## [Bagian Dokumen]
■ ■ ■ ■
Kita bisa mendefinisikan dulu agent of change tadi. Change, perubahan. Perubahan ini definisinya apa, indikatornya apa, sejauh apa sesuatu itu disebut perubahan, atau kontribusi. Tentu itu baik. Hanya saja jalannya perlu kita akui juga. Jalannya tidak mudah, berbeda-beda pada setiap orang. Banyak jalan untuk menjadi agent of change. Kita masih berusia muda, cenderung latah, mudah tersihir oleh hal-hal yang terlihat keren. Tetapi kita belajar untuk lebih bijaksana untuk melihat sesuatu itu lebih kepada esensinya. Ketika masih mencari, kita kenali dulu diri kita. Kita berjalan di jalan masing-masing. Entah kita sekarang berada di tengah jalan yang besar atau jalan yang kecil, tapi kalau kita tahu bahwa di ujung jalan itu ada sesuatu yang kita kejar, teruslah berjalan. Sekarang belum terlihat, ya karena kita belum sampai. Berproses itu terus berjalan, jangan berhenti.
■ ■ ■ ■
## [Yang Perlu Dikerjakan]
(1) Apakah pernyataan berikut sesuai dengan teks tentang agent of change? Jawab ya atau tidak untuk (a) jalan menjadi agent of change sama bagi setiap orang; (b) di usia muda kita cenderung latah; (c) kita sebaiknya berhenti bila tujuan belum terlihat. Sertakan kutipan yang menentukan jawabannya.
(2) Apa saja pertanyaan tentang perubahan yang diajukan dalam teks tentang agent of change?
(3) Lanjutkan teks tentang agent of change mulai dari kalimat terakhirnya.
■ ■ ■ ■
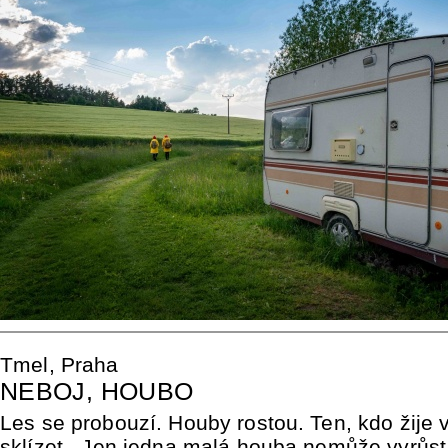
Tmel, Praha
NEBOJ, HOUBO
Les se probouzí. Houby rostou. Ten, kdo žije v
sklízet. Jen jedna malá houba nemůže vyrůs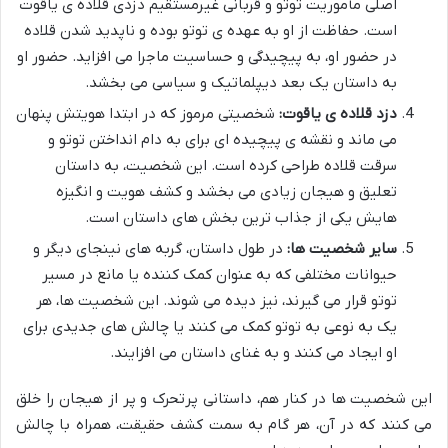
اصلی مأموریت توتو و قربانی غیرمستقیم دزدی قلاده ی یاقوت
است. حفاظت از او به عهده ی توتو بوده و ناپدید شدن قلاده
در حضور او، به پیچیدگی و حساسیت ماجرا می افزاید. حضور او
به داستان یک بعد دیپلماتیک و سیاسی می بخشد.
دزد قلاده ی یاقوت:
شخصیتی مرموز که در ابتدا هویتش پنهان
می ماند و نقشه ی پیچیده ای برای به دام انداختن توتو و
سرقت قلاده طراحی کرده است. این شخصیت، به داستان
تعلیق و هیجان زیادی می بخشد و کشف هویت و انگیزه
هایش یکی از جذاب ترین بخش های داستان است.
سایر شخصیت ها:
در طول داستان، گربه های نینجای دیگر و
حیوانات مختلفی که به عنوان کمک کننده یا مانع در مسیر
توتو قرار می گیرند، نیز دیده می شوند. این شخصیت ها، هر
یک به نوعی به توتو کمک می کنند یا چالش های جدیدی برای
او ایجاد می کنند و به غنای داستان می افزایند.
این شخصیت ها در کنار هم، داستانی پرتحرک و پر از هیجان را خلق
می کنند که در آن، هر گام به سمت کشف حقیقت، همراه با چالش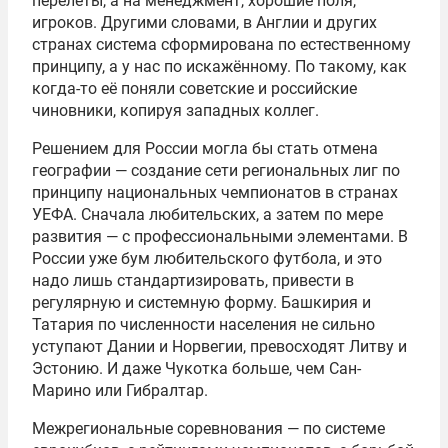
перелёты, а на менеджмент, хорошие поля,
игроков. Другими словами, в Англии и других
странах система сформирована по естественному
принципу, а у нас по искажённому. По такому, как
когда-то её поняли советские и российские
чиновники, копируя западных коллег.
Решением для России могла бы стать отмена
географии — создание сети региональных лиг по
принципу национальных чемпионатов в странах
УЕФА. Сначала любительских, а затем по мере
развития — с профессиональными элементами. В
России уже бум любительского футбола, и это
надо лишь стандартизировать, привести в
регулярную и системную форму. Башкирия и
Татария по численности населения не сильно
уступают Дании и Норвегии, превосходят Литву и
Эстонию. И даже Чукотка больше, чем Сан-
Марино или Гибралтар.
Межрегиональные соревнования — по системе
■ ■ ■ ■
## [Jawaban Tugas]
(1)
(a) Tidak. "Jalannya tidak mudah, berbeda-beda pada setiap orang."
(b) Ya. "Kita masih berusia muda, cenderung latah, mudah tersihir oleh hal-hal yang terlihat keren."
(c) Tidak. "Sekarang belum terlihat, ya karena kita belum sampai. Berproses itu terus berjalan, jangan berhenti."

(2)
- Definisinya apa.
- Indikatornya apa.
- Sejauh apa sesuatu itu disebut perubahan, atau kontribusi.

(3)
5. Pertanyaan :
Terkait dengan apa yang telah disampaikan oleh Kak Urfa, saya menangkap bahwa tak masalah untuk kita menjadi orang biasa. Saat kita melakukan hal-hal kecil, itu juga sudah bermanfaat. Bagaimana cara atau tips untuk mengapresiasi diri kita yang sekarang mungkin bisa dibilang biasa-biasa saja, untuk menumbuhkan semangat untuk terus berproses jadi yang lebih baik, meskipun kita sendiri memilih untuk jadi orang biasa-biasa saja? (Penanya : Anik Nur Hasanah)
Jawaban :
Kita itu sebenarnya terlalu sering dikasih tahu kurangnya kita di mana. Sesuatu yang kurang itu dianggapnya sebagai sebuah aib. Mengapresiasi diri sendiri menjadi sebuah perjalanan terjauh bagi diri kita. Mengenal diri kita dan mencintai diri kita. Selama kita hidup akan terus ada pertentangan di dalam diri kita, ada dilema. Mengapresiasi diri kita itu tidak sulit jika kita sudah kenal diri kita. Kita harus tahu kelebihan kita apa yang patut kita apresiasi, dan itu tidak harus sesuatu yang luar biasa. Jangan fokus terhadap apa kata orang, tetapi kita juga harus mendengarkan diri kita.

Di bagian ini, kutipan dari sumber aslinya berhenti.